MLB will allow players to use PitchCom devices this season, according to ESPN.
What is PitchCom, exactly? It’s basically a high-tech version of the play call wristband quarterbacks wear.
Using a pad with buttons on the wrist of the gloved hand, a catcher can signal pitches — pitch type and location — directly to the pitcher through a listening device.
Up to three teammates of the pitcher and catcher will also have access to the signals, aiding fielders in positioning.
The main motivation is to protect against sign-stealing and gain more distance from the subsequent scandals that have plagued the sport for years now. But the new accommodation could have a secondary benefit: Increasing pace of play, which is up there with climate change among the long-running challenges of the nation.
USA Today reports about half the big league clubs are expected to use PitchCom. The Yankees are expected to be one of them as they further embrace their role as the self-appointed keepers of the anti-cheating flame.
“I think it was great,” righty Luis Severino told reporters after using it during a spring training appearance last weekend. “I was a little doubtful at the beginning, but when we started using it, it was really good — with a man on second, too. I would definitely like to use it in my first start [of the regular season]. … You know what pitch you’re going to throw right away.”

• [Listed records]
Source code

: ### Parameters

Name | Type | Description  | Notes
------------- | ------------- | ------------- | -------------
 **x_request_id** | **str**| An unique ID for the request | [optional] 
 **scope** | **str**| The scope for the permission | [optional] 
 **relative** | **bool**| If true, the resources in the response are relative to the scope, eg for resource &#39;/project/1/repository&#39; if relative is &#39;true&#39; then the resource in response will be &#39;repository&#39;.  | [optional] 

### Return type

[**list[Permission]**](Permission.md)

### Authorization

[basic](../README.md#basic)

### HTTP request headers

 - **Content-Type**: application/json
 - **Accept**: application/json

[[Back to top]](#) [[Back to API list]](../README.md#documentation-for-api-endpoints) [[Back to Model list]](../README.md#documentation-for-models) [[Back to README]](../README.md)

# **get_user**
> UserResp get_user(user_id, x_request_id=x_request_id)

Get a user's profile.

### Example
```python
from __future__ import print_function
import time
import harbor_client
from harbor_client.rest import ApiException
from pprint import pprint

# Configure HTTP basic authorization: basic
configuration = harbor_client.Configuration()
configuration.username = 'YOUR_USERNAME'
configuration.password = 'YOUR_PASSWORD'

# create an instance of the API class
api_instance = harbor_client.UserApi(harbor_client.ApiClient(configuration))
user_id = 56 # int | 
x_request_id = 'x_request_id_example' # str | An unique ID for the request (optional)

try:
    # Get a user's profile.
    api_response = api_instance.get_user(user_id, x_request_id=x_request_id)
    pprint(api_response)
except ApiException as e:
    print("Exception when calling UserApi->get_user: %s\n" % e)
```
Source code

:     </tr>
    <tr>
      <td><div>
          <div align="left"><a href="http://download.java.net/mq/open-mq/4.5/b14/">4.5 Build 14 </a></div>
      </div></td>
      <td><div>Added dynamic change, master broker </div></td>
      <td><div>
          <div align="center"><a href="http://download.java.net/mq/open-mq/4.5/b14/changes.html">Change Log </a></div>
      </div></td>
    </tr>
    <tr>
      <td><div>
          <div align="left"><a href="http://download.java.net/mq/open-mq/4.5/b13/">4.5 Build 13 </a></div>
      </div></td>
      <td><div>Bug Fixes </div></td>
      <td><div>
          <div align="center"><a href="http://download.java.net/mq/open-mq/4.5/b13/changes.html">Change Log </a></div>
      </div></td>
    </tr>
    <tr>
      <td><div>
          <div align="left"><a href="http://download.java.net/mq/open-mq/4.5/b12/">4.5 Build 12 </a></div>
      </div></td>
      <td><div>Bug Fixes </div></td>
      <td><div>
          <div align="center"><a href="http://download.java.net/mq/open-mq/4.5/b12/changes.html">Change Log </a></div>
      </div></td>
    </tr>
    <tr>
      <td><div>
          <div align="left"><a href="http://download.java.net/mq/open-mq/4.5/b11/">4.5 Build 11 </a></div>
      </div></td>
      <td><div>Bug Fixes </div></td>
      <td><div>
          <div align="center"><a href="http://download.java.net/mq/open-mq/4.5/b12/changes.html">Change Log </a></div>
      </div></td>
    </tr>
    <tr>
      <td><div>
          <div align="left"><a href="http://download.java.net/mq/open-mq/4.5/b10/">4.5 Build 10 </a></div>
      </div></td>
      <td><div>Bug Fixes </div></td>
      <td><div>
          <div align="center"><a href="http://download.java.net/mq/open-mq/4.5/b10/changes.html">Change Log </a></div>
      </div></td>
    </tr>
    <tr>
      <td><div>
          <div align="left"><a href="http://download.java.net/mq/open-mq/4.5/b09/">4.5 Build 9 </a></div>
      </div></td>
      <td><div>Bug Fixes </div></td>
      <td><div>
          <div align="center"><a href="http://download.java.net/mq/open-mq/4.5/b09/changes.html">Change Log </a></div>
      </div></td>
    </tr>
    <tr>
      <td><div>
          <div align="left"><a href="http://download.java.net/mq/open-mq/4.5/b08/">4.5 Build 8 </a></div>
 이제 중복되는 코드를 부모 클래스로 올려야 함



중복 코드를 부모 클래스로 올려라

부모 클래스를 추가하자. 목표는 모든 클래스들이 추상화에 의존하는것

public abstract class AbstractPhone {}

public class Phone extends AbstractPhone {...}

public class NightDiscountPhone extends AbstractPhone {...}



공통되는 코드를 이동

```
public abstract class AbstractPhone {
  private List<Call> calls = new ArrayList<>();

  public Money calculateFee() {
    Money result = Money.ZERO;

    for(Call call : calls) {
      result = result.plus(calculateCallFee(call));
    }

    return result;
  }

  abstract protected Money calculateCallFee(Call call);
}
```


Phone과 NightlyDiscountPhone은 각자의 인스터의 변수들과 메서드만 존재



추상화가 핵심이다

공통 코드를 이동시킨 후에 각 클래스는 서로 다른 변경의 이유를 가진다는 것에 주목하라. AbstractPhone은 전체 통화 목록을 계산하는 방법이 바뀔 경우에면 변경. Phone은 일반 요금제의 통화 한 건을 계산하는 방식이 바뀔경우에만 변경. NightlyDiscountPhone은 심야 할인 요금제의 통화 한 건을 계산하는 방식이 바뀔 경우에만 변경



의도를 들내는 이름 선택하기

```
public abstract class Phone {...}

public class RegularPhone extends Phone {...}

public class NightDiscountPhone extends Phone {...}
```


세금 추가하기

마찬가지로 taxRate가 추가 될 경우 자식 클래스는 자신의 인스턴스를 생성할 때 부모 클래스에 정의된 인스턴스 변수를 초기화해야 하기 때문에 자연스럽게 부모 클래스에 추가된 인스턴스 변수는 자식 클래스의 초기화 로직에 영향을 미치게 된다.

• [Work instruction 1] Quote the stretch of the PitchCom article from "The main motivation" through "of the nation.".
• [Work instruction 2] According to the PitchCom article, how many teammates besides the pitcher and catcher can have access to the signals?
• [Work instruction 3] Continue the PitchCom article from where it stops.

• [Written response 1]
The main motivation is to protect against sign-stealing and gain more distance from the subsequent scandals that have plagued the sport for years now. But the new accommodation could have a secondary benefit: Increasing pace of play, which is up there with climate change among the long-running challenges of the nation.

• [Written response 2] Up to three teammates.

• [Written response 3]
Added Aaron Boone during a YES hit: “It went really well. We really liked it. We want all of our guys to use it as much as they can. We’ll see. But I would say the early returns are we think it’s something that can be a real positive.”
This will be portrayed as some huge scientific revolution for baseball, but it’s really not. High school and college teams have been giving signs like this for a while, albeit without such a sophisticated setup. But we do have one question: Why, exactly, does this system involve any sort of audio? Can’t it just spell out the signs like a text message?
The voice component feels like the next inevitable area to be exploited. Some enterprising team is going to figure out how to intercept the calls. Or interfere with them so pitchers can’t hear them (or hear the wrong ones). You can apparently custom record calls. What if someone hacks the Yankees and does a great Kyle Higashioka impersonation?